The sample standard deviation might be systematically lower than the population standard deviation, and, as sample size increases, the SD approximates the population standard deviation, getting larger and larger.
These are just gut feelings, and I have no compelling evidence that this is the case for sure, but I thought I might be able to test it empirically with R.
The first step was to create a normal distribution with a pre-determined SD.
library (tidyverse) # loading required libraries
set.seed(1234) # to ensure reproducibility
normal <- rnorm (1000000, mean = 0, sd = 100)
as.data.frame(normal) %>% ggplot (aes(x=normal)) + geom_density()
Next step is to sample this distribution and create a data-frame that collects the size of the sample and the standard-deviation of that sample.
# Create an empty data frame
df <- data.frame(n = numeric(), sd = numeric())

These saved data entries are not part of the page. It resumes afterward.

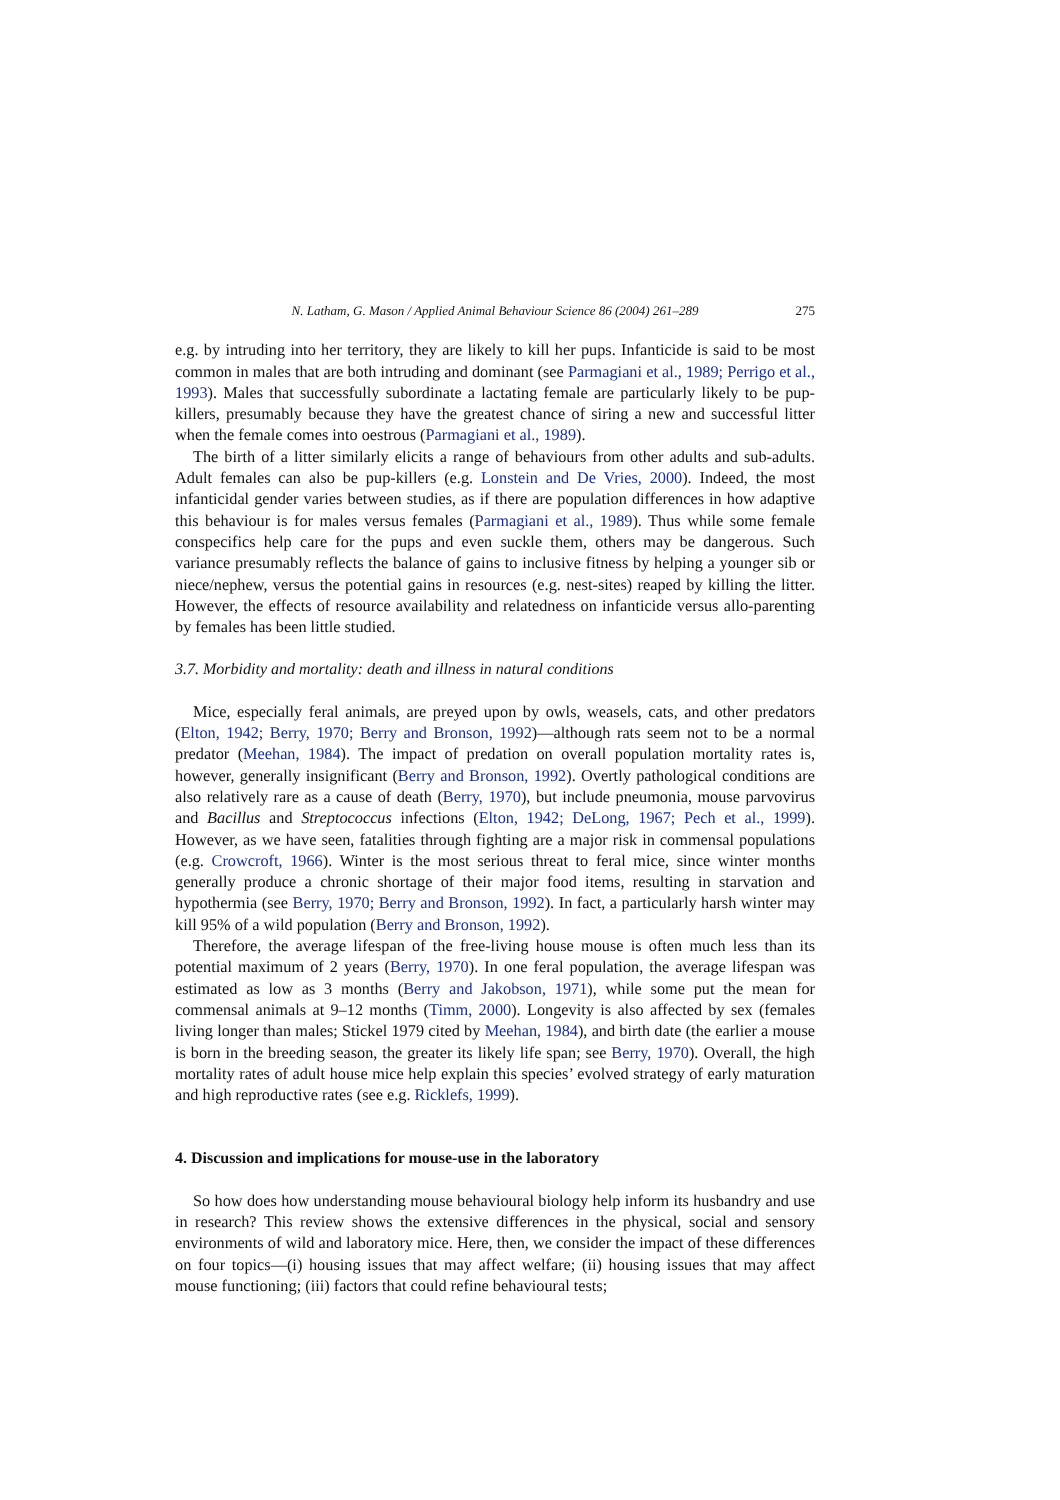N. Latham, G. Mason / Applied Animal Behaviour Science 86 (2004) 261–289 275
e.g. by intruding into her territory, they are likely to kill her pups. Infanticide is said to be most common in males that are both intruding and dominant (see Parmagiani et al., 1989; Perrigo et al., 1993). Males that successfully subordinate a lactating female are particularly likely to be pup-killers, presumably because they have the greatest chance of siring a new and successful litter when the female comes into oestrous (Parmagiani et al., 1989).
The birth of a litter similarly elicits a range of behaviours from other adults and sub-adults. Adult females can also be pup-killers (e.g. Lonstein and De Vries, 2000). Indeed, the most infanticidal gender varies between studies, as if there are population differences in how adaptive this behaviour is for males versus females (Parmagiani et al., 1989). Thus while some female conspecifics help care for the pups and even suckle them, others may be dangerous. Such variance presumably reflects the balance of gains to inclusive fitness by helping a younger sib or niece/nephew, versus the potential gains in resources (e.g. nest-sites) reaped by killing the litter. However, the effects of resource availability and relatedness on infanticide versus allo-parenting by females has been little studied.
3.7. Morbidity and mortality: death and illness in natural conditions
Mice, especially feral animals, are preyed upon by owls, weasels, cats, and other predators (Elton, 1942; Berry, 1970; Berry and Bronson, 1992)—although rats seem not to be a normal predator (Meehan, 1984). The impact of predation on overall population mortality rates is, however, generally insignificant (Berry and Bronson, 1992). Overtly pathological conditions are also relatively rare as a cause of death (Berry, 1970), but include pneumonia, mouse parvovirus and Bacillus and Streptococcus infections (Elton, 1942; DeLong, 1967; Pech et al., 1999). However, as we have seen, fatalities through fighting are a major risk in commensal populations (e.g. Crowcroft, 1966). Winter is the most serious threat to feral mice, since winter months generally produce a chronic shortage of their major food items, resulting in starvation and hypothermia (see Berry, 1970; Berry and Bronson, 1992). In fact, a particularly harsh winter may kill 95% of a wild population (Berry and Bronson, 1992).
Therefore, the average lifespan of the free-living house mouse is often much less than its potential maximum of 2 years (Berry, 1970). In one feral population, the average lifespan was estimated as low as 3 months (Berry and Jakobson, 1971), while some put the mean for commensal animals at 9–12 months (Timm, 2000). Longevity is also affected by sex (females living longer than males; Stickel 1979 cited by Meehan, 1984), and birth date (the earlier a mouse is born in the breeding season, the greater its likely life span; see Berry, 1970). Overall, the high mortality rates of adult house mice help explain this species’ evolved strategy of early maturation and high reproductive rates (see e.g. Ricklefs, 1999).
4. Discussion and implications for mouse-use in the laboratory
So how does how understanding mouse behavioural biology help inform its husbandry and use in research? This review shows the extensive differences in the physical, social and sensory environments of wild and laboratory mice. Here, then, we consider the impact of these differences on four topics—(i) housing issues that may affect welfare; (ii) housing issues that may affect mouse functioning; (iii) factors that could refine behavioural tests;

# Loop through each sample size (n)
for (n in 2:24){
# Create 100 samples for each sample size
for (i in 1:100){
# Generate a sample of size n from the "normal" variable
sample_data <- sample(normal, n)
# Calculate the standard deviation of the sample
sample_sd <- sd(sample_data)
# Append the sample size (n) and sample standard deviation (sd) to the data frame
df <- rbind(df, data.frame(n = n, sd = sample_sd))
}
}
First, we can plot the average standard deviation for each sample size. The horizontal line shows the population standard deviation.
df %>% group_by(n) %>%
summarize(average.sd = mean(sd)) %>%
ggplot(aes(x = n, y = average.sd)) + geom_point() +
geom_hline(yintercept = 100)
Next, we can test if the average SD for a given sample size is statistically different from the population SD of 100.
library(knitr)
df2 <- data.frame(n = numeric(), p.value = numeric(), significant = logical())
for(i in 2:24){
df %>% filter (n == i) %>% pull (sd) %>% t.test(mu = 100) -> ttest
if (ttest$p.value < 0.05){
sig <- TRUE
} else {
sig <- FALSE
}
df2 <- rbind(df2, data.frame(n = i, p.value = ttest$p.value, significant = sig))
}
kable(df2)
| n | p.value | significant |
|---|---|---|
| 2 | 0.0833216 | FALSE |
| 3 | 0.0132271 | TRUE |
| 4 | 0.0112484 | TRUE |
| 5 | 0.0125649 | TRUE |
| 6 | 0.1247991 | FALSE |
| 7 | 0.0666966 | FALSE |
| 8 | 0.0074822 | TRUE |
| 9 | 0.2523369 | FALSE |
| 10 | 0.3442947 | FALSE |
| 11 | 0.0678563 | FALSE |
| 12 | 0.0563202 | FALSE |
| 13 | 0.3115111 | FALSE |
| 14 | 0.5915422 | FALSE |
| 15 | 0.0013134 | TRUE |
| 16 | 0.1019738 | FALSE |
| 17 | 0.4076397 | FALSE |
| 18 | 0.4318861 | FALSE |
| 19 | 0.0541384 | FALSE |
| 20 | 0.5566075 | FALSE |
| 21 | 0.1187056 | FALSE |
| 22 | 0.4587887 | FALSE |
| 23 | 0.1820971 | FALSE |
| 24 | 0.4685764 | FALSE |
These results lead me to think that there might be an effect of low sample sizes on underestimating the true SD of the population, and, therefore, when researchers base their calculations on pilot studies, they may be underestimating the true SD.